Task details: Copy out exactly, and only, the lines from the one containing "639 272 263" through the end of the entries. No pictures.

Available records:

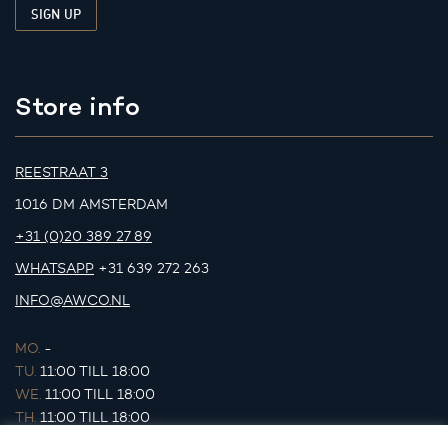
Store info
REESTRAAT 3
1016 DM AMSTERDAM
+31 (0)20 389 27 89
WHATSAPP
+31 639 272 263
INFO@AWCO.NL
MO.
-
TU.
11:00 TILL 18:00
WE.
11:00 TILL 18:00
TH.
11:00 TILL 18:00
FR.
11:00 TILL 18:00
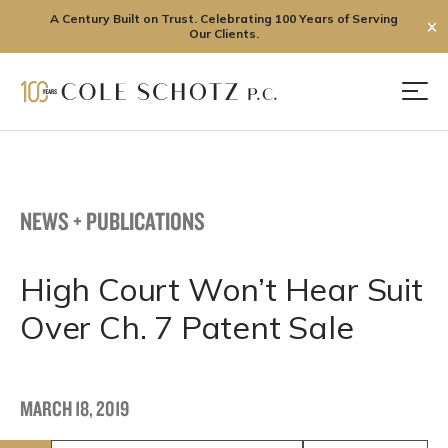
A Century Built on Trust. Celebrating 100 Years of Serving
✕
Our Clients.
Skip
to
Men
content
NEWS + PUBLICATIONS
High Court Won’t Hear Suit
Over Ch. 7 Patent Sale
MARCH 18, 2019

Exercise solution:
+31 639 272 263
INFO@AWCO.NL
MO.
-
TU.
11:00 TILL 18:00
WE.
11:00 TILL 18:00
TH.
11:00 TILL 18:00
FR.
11:00 TILL 18:00
A Century Built on Trust. Celebrating 100 Years of Serving
✕
Our Clients.
Skip
to
Men
content
NEWS + PUBLICATIONS
High Court Won’t Hear Suit
Over Ch. 7 Patent Sale
MARCH 18, 2019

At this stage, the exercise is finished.